The spill only posed no threat to fish in the Animas because ongoing pollution had already killed them. But the plume drained into the San Juan, a larger and cleaner river that flows into the spectacular Glen Canyon and, eventually, the Grand Canyon. There, the pollution threatened rare birds and endangered fish like the Colorado pikeminnow and razorback sucker.
EPA chief Scott Pruitt returned to the site at the beginning of August this year vowing to complete the clean-up after the agency had “walked away” from the problem. At a water treatment plant installed on the site, 500 gallons of mercury and arsenic-laced water a minute flow from the Gold King Mine. The clean-up could take a decade and has already cost the EPA US$29m. The EPA has estimated that the cost of cleaning up just 156 mines in the US could be between US$7billion and US$24 billion.
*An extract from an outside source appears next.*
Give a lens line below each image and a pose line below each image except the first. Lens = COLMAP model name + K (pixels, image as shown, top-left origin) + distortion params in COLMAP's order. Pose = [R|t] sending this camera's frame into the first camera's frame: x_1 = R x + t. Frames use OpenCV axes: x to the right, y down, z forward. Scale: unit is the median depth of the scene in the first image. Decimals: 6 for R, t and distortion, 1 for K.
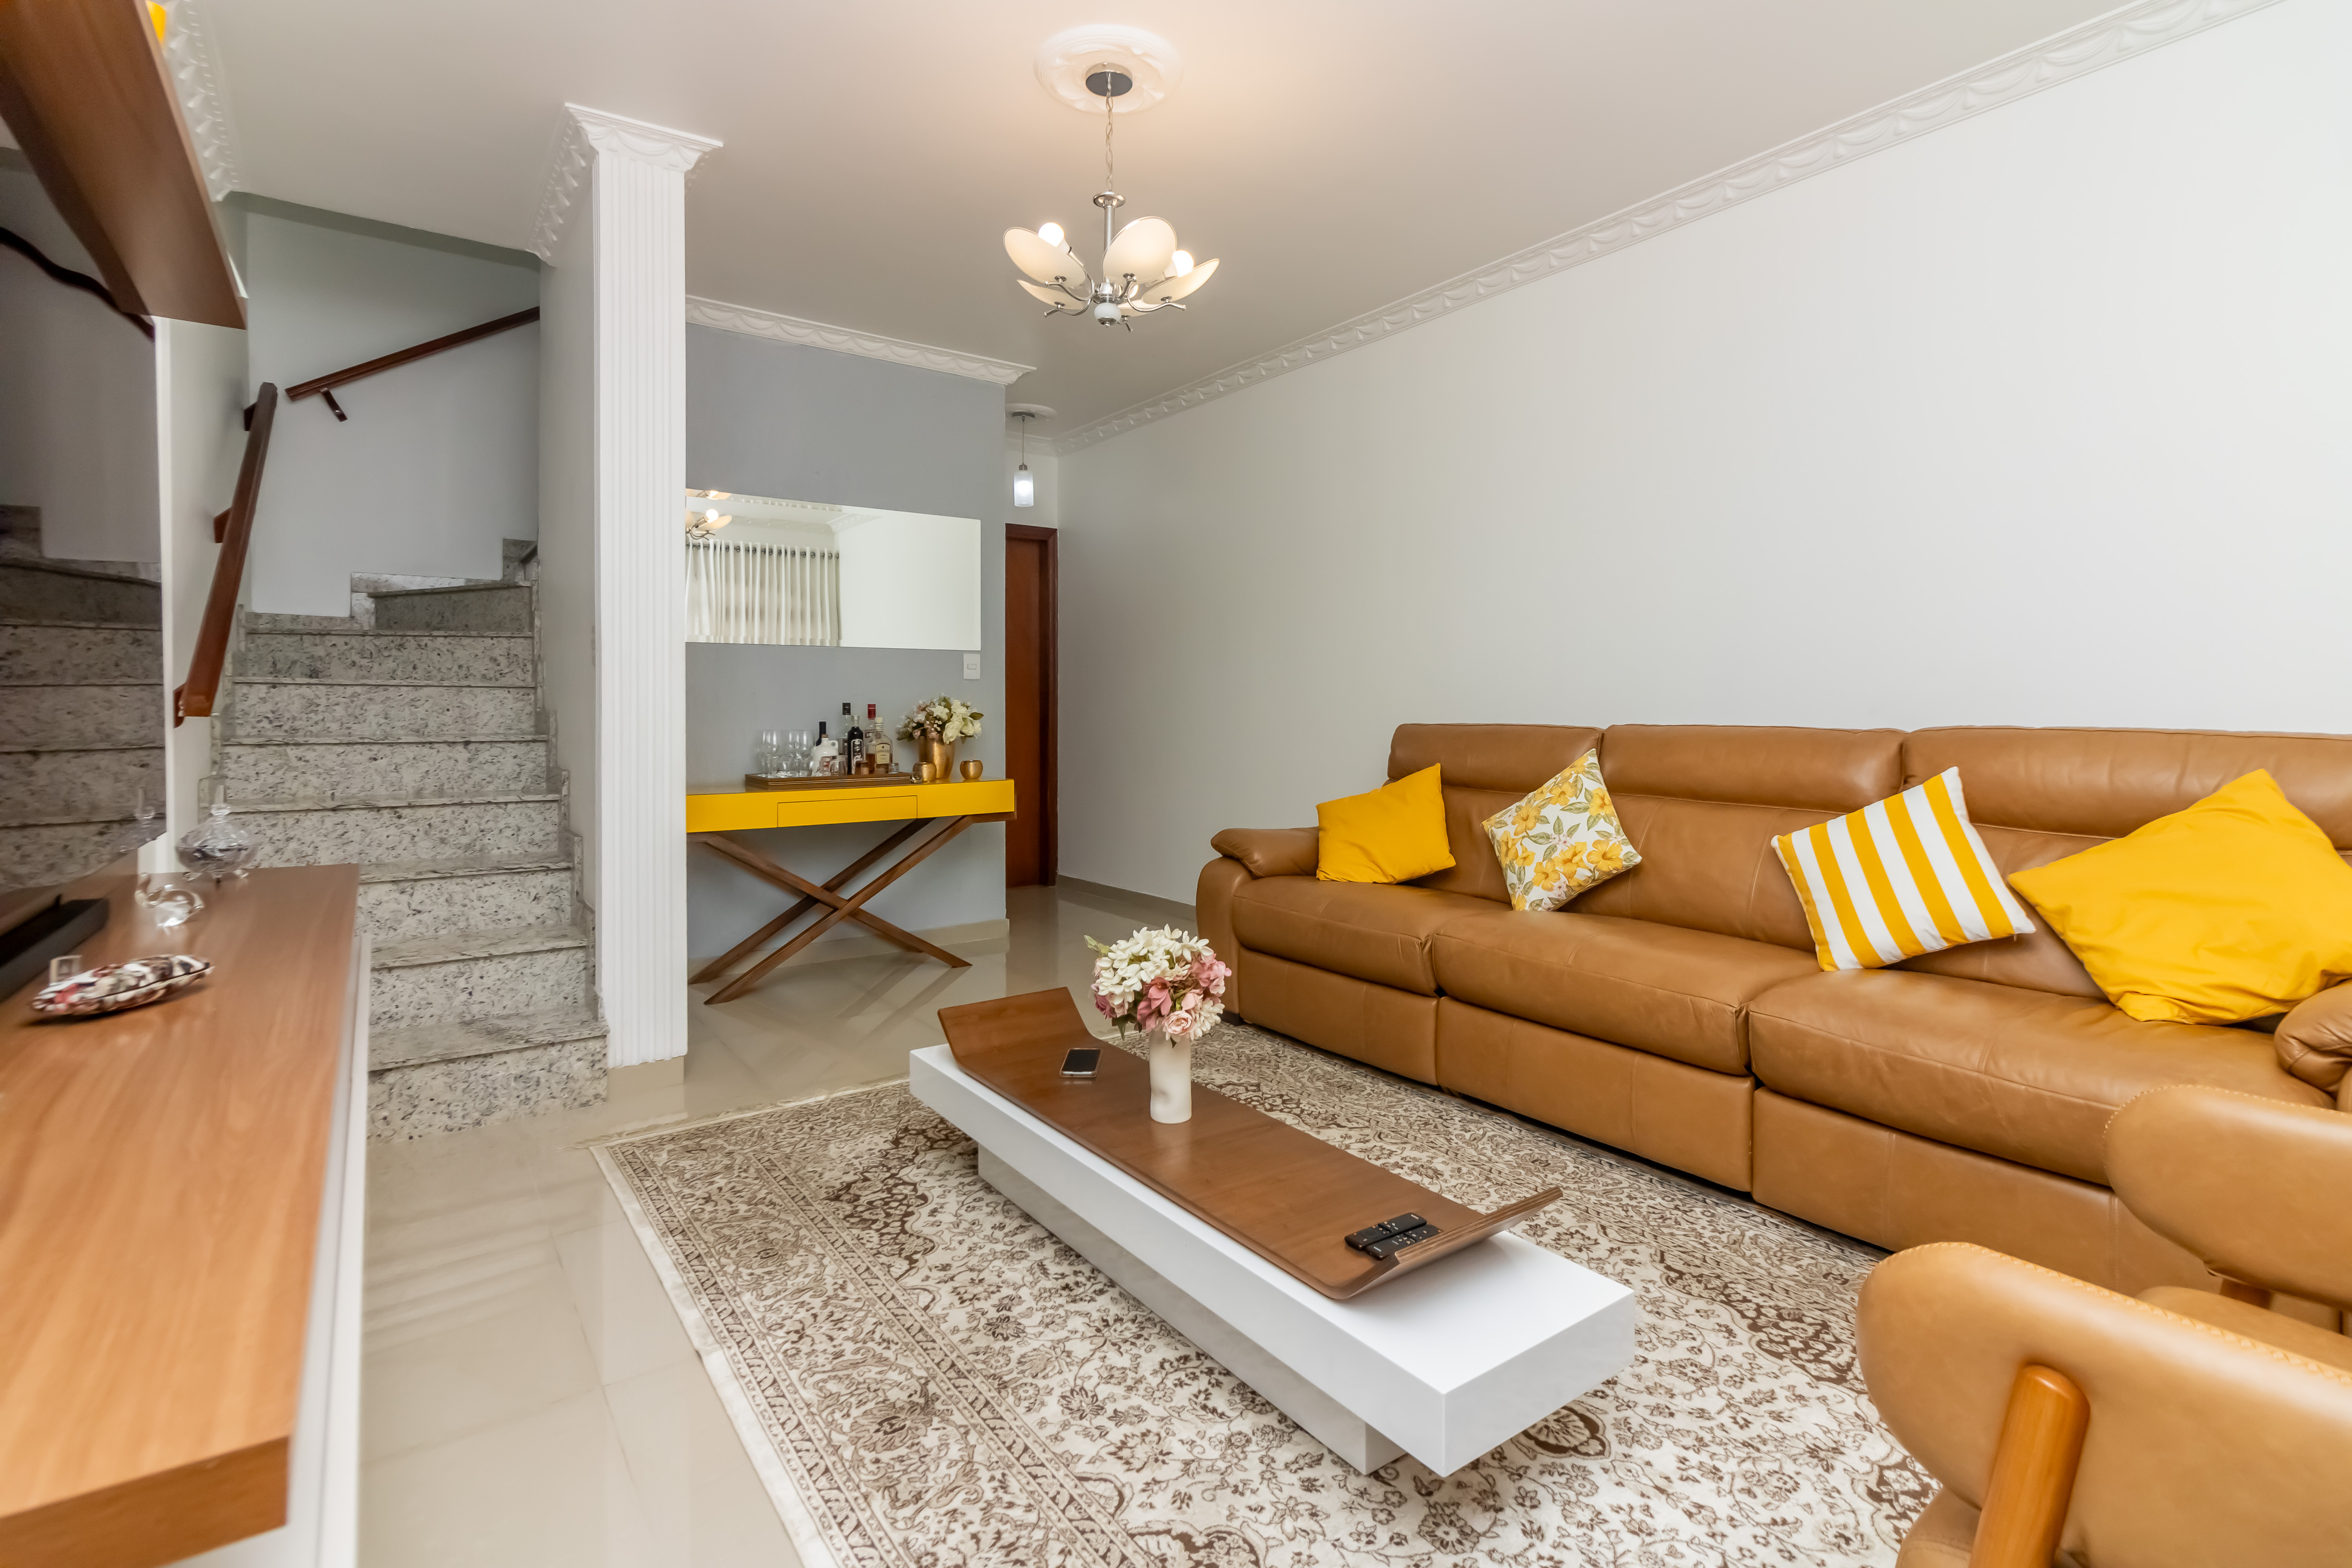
lens RADIAL K [[1093.5, 0, 1181.8], [0, 1093.5, 729.1], [0, 0, 1]] dist [-0.004617, 0.000851]
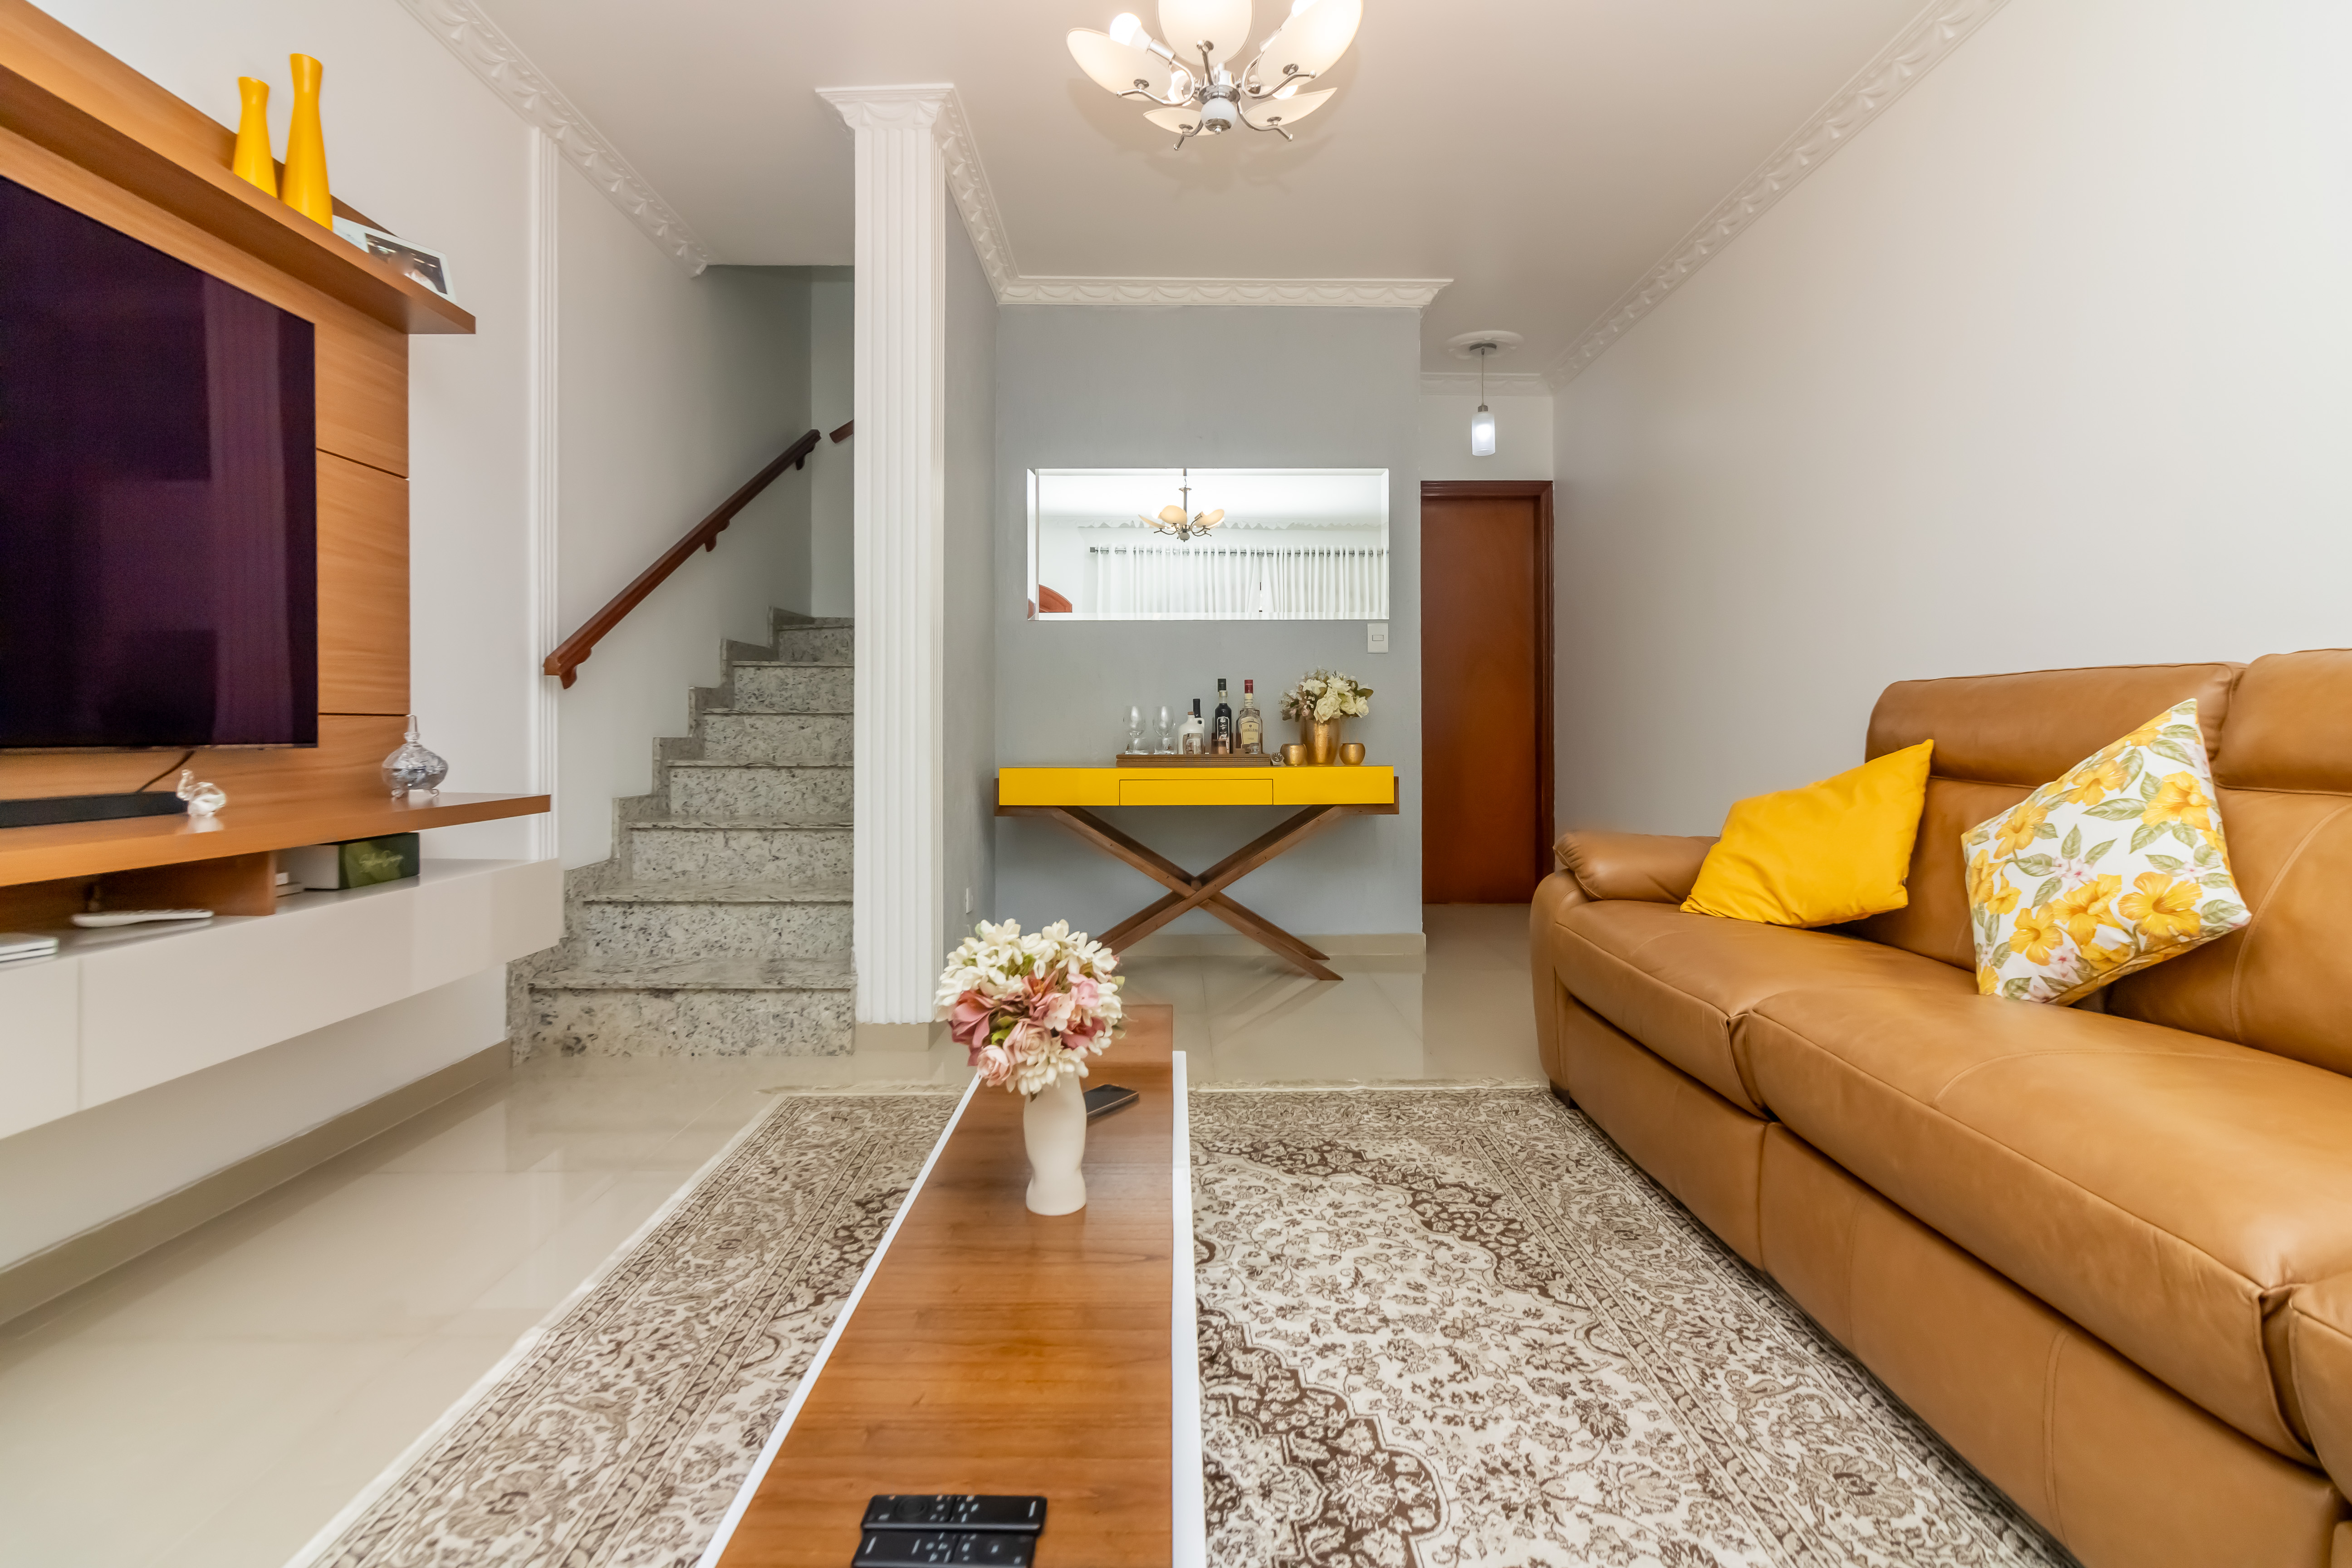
lens RADIAL K [[1093.5, 0, 1183.7], [0, 1093.5, 730.1], [0, 0, 1]] dist [-0.004617, 0.000851]
pose [[0.816025, 0.001377, -0.578015, 0.294316], [-0.009991, 0.999881, -0.011723, 0.044419], [0.577930, 0.015341, 0.815942, 0.321065]]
Clean-up on most sites will take decades – those with acid drainage will require water treatment in perpetuity.
A global crisis
Acid drainage is a little-known global crisis. The UN has even labelled it the second biggest problem facing the world after global warming. In the US, an estimated 22,000km of streams and 180,000 acres of freshwater reservoirs are affected by acid mine drainage. Rivers and lakes in Arizona, Patagonia, Guangdong (China), Ontario, Papua New Guinea, and at Rio Tinto in Spain, to name just a few, have all been polluted by acid mine drainage. In South Africa, the problem is chronic.
These threats are prescient. Brazil recently announced a huge reserve in the Amazon rainforest has been earmarked for mining, including gold. In New Zealand, local activists fear the Karangahake Gorge is now under threat after a large, high-quality gold seam was found in the region. Around the Yellowstone National Park, mining companies are positively salivating at the possibility that Obama-era restrictions will be lifted, granting access to 3,000 tonnes of proven in-ground gold reserves. In Peru, marines have been dispatched to wage war against illegal mining on the River Santiago in the northern Amazon, which has done enormous damage to the region’s bio-diversity and placed the livelihoods of 70,000 indigenous Awajúns and Wampís at risk.
Multinationals hold out the promise of sustainable development through mining. But without careful forethought we’ll find ourselves dealing with chronic pollution for centuries.